A company executive acknowledged that Savvis may have aided spammers, but said the company was a victim of poor organization and internal communication about a mushrooming spam problem following the March 2004 acquisition of competitor Cable & Wireless PLC, and is now taking steps to kick spammers off its network and mend fences with the antispam community.
However, the leaked e-mail messages between senior IT officers provide a unique glimpse into a raging debate within Savvis, which found itself caught between a lucrative business hosting what it terms "e-mail marketing" businesses and increasing pressure from antispam blacklists for the company's spammer-friendly tactics, which at least some executives acknowledged were sinking the company's reputation.

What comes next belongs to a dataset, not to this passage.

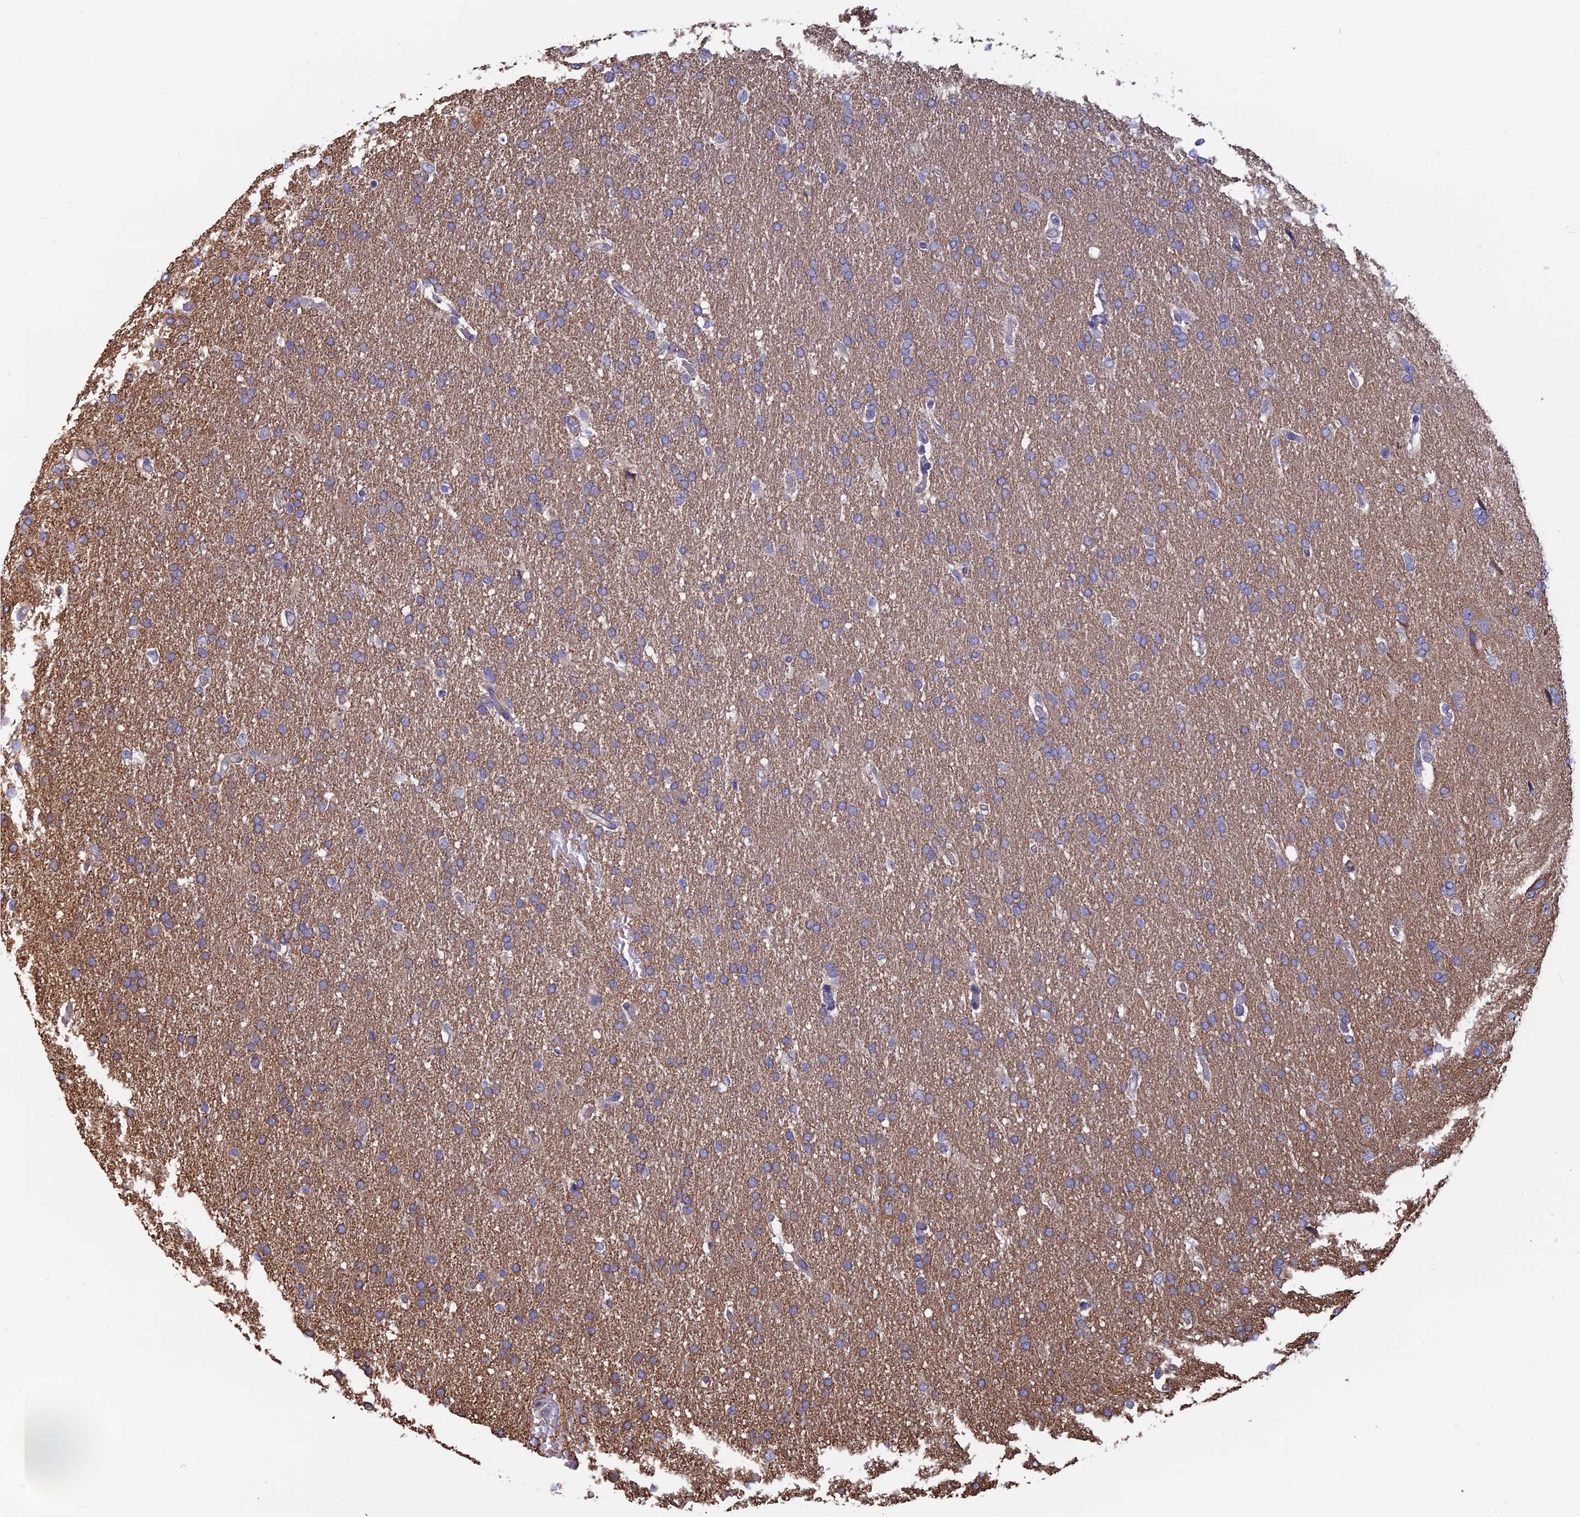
{"staining": {"intensity": "weak", "quantity": ">75%", "location": "cytoplasmic/membranous"}, "tissue": "glioma", "cell_type": "Tumor cells", "image_type": "cancer", "snomed": [{"axis": "morphology", "description": "Glioma, malignant, High grade"}, {"axis": "topography", "description": "Brain"}], "caption": "High-grade glioma (malignant) was stained to show a protein in brown. There is low levels of weak cytoplasmic/membranous positivity in approximately >75% of tumor cells.", "gene": "PCDHA5", "patient": {"sex": "male", "age": 72}}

Three-mail messages appear on http://www.savvis.info, a Web site run by Alif Terranson, Savvis' former manager of operations for the security engineering group, who was fired by Savvis in April because of disagreements with management over the company's spam policy, Terranson said.

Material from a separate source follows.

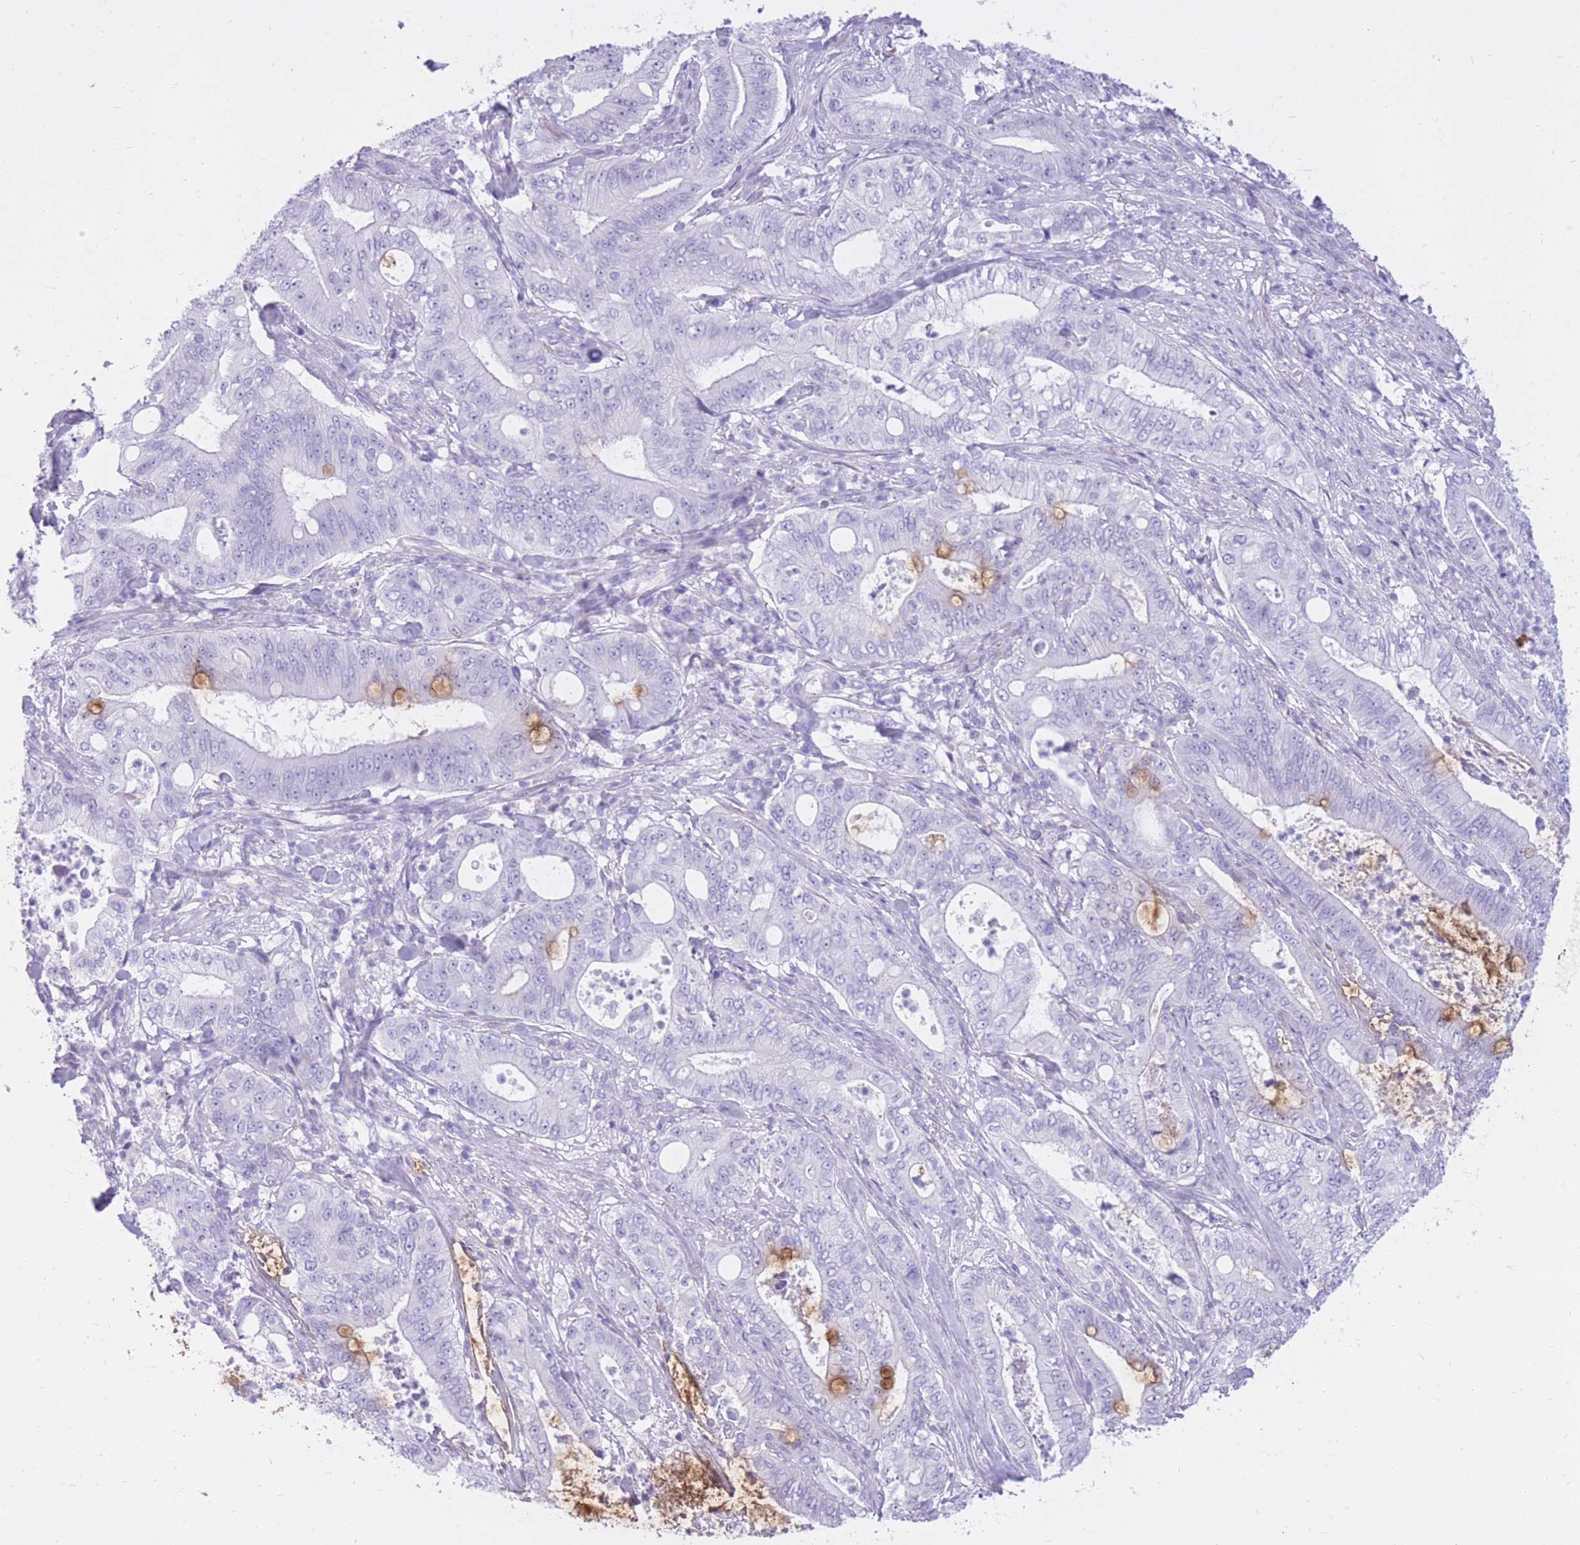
{"staining": {"intensity": "negative", "quantity": "none", "location": "none"}, "tissue": "pancreatic cancer", "cell_type": "Tumor cells", "image_type": "cancer", "snomed": [{"axis": "morphology", "description": "Adenocarcinoma, NOS"}, {"axis": "topography", "description": "Pancreas"}], "caption": "High power microscopy image of an IHC histopathology image of pancreatic adenocarcinoma, revealing no significant expression in tumor cells. (Immunohistochemistry (ihc), brightfield microscopy, high magnification).", "gene": "CYP21A2", "patient": {"sex": "male", "age": 71}}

Terranson received the e-mail messages through an anonymous e-mail forwarding service but does not know who within Savvis sent the messages, which date from late August 2004.
Frank Sheeman, Savvis' vice president of security services, acknowledged the leaks, but said the company does not know who leaked the e-mail or how Terranson obtained copies of them. He said that Terranson was fired from Savvis, but for "human resources" reasons, not for disagreements over his position on spam.
The e-mail messages, which circulated among senior executives and IT employees at Savvis, discuss the decision by spam blacklists (SBLs) to block a wide range of IP (Internet Protocol) addresses belonging to the ISP, which hosted a number of Internet domains linked to spam campaigns.
"We are already having several legitimate customers suffering and complaining due to their IP space just being near the spammers' space," wrote Kris Kistler, Savvis' director of Infosec and Abuse in an e-mail dated Aug. 30. "This problem grows larger every week and will continue to get worse."
Kistler declined to comment on the leaked memo, citing company policy.